Blackburn Greyhound Stadium
- Location: Blackburn, Lancashire
- Coordinates: 53°45′03″N 2°27′32″W﻿ / ﻿53.75083°N 2.45889°W
- Opened: 1933
- Closed: 1984

= Blackburn Greyhound Stadium =

UK greyhound racing stadium

Blackburn Greyhound Stadium was a greyhound racing stadium in Blackburn, Lancashire.

==Origins==
The stadium was built backing onto the Leeds and Liverpool Canal and was surrounded by three streets in an area known as Green Bank. The first street was located to the west called Hill Street, the second to the south was Crabtree Street and to the east was Gorse Street.

==Opening==
The first meeting was held on Monday 27 March 1933 under the affiliation of the British Greyhound Tracks Control Society (BGTCS) the only rival to the National Greyhound Racing Club (NGRC). The circumference of the track was 400 yards and a main stand could be found on the south side of the stadium with a slightly smaller stand facing it on the opposite of the track. The kennels ran alongside the canal and very close to a boat house. Originally the west part of site had been unused land but the east side contained the 1885 Furthergate Chemical Works which were demolished to make way for the track.

==History==
Following the demise of the BGTCS in 1935 the Blackburn Stadium management decide to remain independent (unaffiliated to a governing body), a status that was retained for the next fifty years. Totalisator turnover peaked in 1946 at £529,773 in comparison to 1968 when it had dropped to £298,000.

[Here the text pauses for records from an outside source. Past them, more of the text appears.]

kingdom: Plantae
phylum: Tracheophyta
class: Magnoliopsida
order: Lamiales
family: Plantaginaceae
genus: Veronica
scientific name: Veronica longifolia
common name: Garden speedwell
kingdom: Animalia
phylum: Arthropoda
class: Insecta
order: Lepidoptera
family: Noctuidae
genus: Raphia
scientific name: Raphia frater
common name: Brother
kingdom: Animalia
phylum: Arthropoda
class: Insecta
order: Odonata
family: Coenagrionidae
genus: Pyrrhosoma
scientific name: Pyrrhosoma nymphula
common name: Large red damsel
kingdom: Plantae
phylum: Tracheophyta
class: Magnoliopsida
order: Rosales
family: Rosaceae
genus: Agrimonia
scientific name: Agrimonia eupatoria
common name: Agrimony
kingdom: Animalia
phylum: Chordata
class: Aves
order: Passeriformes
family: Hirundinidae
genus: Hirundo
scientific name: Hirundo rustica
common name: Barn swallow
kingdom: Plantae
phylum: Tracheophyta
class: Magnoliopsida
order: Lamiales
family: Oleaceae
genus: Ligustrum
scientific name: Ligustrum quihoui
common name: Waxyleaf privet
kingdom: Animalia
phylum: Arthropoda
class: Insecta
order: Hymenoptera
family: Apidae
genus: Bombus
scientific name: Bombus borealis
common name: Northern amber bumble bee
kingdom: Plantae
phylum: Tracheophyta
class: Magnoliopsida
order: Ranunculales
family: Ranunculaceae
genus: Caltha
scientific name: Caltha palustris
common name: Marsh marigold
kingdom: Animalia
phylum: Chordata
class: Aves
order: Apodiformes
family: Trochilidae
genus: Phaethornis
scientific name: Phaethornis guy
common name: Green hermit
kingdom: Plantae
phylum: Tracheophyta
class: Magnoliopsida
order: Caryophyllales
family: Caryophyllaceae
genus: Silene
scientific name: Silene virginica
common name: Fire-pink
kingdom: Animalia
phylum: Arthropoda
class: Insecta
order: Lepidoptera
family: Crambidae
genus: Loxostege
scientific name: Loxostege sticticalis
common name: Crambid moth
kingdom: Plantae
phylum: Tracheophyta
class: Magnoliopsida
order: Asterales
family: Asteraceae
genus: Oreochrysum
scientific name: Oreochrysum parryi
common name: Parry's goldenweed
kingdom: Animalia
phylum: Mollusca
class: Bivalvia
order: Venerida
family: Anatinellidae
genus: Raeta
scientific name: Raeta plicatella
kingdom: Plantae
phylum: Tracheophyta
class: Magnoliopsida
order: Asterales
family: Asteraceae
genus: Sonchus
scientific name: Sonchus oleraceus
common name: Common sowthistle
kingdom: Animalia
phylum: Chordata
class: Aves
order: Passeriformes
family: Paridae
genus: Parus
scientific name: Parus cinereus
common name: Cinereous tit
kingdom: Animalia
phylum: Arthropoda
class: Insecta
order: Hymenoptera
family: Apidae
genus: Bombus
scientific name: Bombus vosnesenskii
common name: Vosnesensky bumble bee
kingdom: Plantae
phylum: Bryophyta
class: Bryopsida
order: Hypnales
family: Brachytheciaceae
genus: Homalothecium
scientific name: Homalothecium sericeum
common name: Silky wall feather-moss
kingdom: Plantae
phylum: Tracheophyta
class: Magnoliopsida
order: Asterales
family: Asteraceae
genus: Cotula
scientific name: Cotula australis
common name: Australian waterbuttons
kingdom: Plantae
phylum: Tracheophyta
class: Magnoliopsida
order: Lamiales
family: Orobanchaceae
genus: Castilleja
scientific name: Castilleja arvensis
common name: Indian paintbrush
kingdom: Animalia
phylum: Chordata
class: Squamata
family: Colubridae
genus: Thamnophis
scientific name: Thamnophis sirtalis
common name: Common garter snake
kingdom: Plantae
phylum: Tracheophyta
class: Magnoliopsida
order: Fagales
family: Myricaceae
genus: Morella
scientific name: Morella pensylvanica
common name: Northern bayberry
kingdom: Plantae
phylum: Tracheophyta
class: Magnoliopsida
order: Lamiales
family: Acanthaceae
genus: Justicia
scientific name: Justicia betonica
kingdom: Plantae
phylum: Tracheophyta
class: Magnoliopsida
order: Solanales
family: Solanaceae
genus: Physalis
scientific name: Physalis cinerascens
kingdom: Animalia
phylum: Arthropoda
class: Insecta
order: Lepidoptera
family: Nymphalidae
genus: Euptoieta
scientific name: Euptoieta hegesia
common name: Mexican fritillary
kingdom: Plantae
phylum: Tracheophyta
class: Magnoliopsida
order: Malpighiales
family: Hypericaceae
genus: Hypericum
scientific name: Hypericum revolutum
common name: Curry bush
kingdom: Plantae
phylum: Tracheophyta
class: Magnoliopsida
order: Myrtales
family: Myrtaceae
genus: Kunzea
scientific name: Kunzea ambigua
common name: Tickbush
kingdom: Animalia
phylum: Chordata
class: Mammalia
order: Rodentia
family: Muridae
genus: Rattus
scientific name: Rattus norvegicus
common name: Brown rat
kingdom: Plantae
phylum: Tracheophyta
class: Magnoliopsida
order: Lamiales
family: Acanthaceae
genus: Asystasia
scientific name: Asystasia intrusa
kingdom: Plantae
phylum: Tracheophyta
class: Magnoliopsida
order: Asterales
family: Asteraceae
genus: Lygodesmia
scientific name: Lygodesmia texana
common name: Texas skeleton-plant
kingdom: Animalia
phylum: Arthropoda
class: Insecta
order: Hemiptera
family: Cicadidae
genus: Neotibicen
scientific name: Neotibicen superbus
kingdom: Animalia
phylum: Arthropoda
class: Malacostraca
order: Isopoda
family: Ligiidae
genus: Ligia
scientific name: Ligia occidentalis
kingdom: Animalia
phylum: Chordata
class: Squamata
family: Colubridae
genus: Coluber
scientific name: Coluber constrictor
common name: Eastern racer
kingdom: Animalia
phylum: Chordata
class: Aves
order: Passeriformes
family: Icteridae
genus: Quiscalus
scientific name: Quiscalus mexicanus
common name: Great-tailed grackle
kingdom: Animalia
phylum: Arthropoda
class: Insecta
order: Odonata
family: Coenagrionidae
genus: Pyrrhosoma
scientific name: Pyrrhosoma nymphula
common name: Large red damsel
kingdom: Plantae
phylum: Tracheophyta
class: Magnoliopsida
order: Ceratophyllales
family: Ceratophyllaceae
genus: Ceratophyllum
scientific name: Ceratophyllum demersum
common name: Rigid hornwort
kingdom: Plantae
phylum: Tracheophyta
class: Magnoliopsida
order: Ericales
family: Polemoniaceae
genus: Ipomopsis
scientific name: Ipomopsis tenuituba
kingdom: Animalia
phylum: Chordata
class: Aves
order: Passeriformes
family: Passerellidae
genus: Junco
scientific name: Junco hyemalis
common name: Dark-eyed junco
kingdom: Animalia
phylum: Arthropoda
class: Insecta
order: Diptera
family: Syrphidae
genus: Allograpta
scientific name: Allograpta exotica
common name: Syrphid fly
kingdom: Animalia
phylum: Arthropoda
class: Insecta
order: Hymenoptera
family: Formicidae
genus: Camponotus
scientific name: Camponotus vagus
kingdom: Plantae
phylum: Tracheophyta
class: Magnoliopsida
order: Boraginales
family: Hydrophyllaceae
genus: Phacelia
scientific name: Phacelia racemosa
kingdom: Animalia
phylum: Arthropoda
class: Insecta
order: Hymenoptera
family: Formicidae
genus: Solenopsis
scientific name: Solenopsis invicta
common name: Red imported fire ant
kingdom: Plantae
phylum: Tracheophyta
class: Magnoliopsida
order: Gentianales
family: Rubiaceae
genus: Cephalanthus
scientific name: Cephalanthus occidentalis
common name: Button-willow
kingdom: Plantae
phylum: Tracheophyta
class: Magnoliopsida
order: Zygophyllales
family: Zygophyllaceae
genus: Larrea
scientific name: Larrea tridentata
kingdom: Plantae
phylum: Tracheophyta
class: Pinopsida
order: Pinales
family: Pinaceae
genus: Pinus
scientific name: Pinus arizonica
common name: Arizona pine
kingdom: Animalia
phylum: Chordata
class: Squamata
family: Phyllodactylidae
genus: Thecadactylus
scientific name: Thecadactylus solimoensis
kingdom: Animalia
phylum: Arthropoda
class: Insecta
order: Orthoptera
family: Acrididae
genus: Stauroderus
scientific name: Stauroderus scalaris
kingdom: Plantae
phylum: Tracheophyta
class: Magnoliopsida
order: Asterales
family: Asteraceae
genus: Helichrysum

During the 1960s the races over 352, 535 and 745 yards were mainly of handicaps and five runners but there was an 'Inside Sumner' hare with photo finish ray timing installed. The all-grass track remained popular in Lancashire with the Daily Express, the Sun and Daily Mail carrying cards despite the fact that it was an independent. Racing was held on Monday and Friday evenings at 7.45pm and facilities included club rooms and a refreshment bar.

During the late 1970s and early 1980s the track had converted to all-sand and distances listed were 325, 475, 535 & 745 yards with racing increasing to three nights per week on Tuesday, Thursday & Friday evenings.

==Closure==
During 1982 the site was purchased by Tesco which inevitably led to the stadium closing. The stadium closed on 1 June 1984 and was demolished soon after.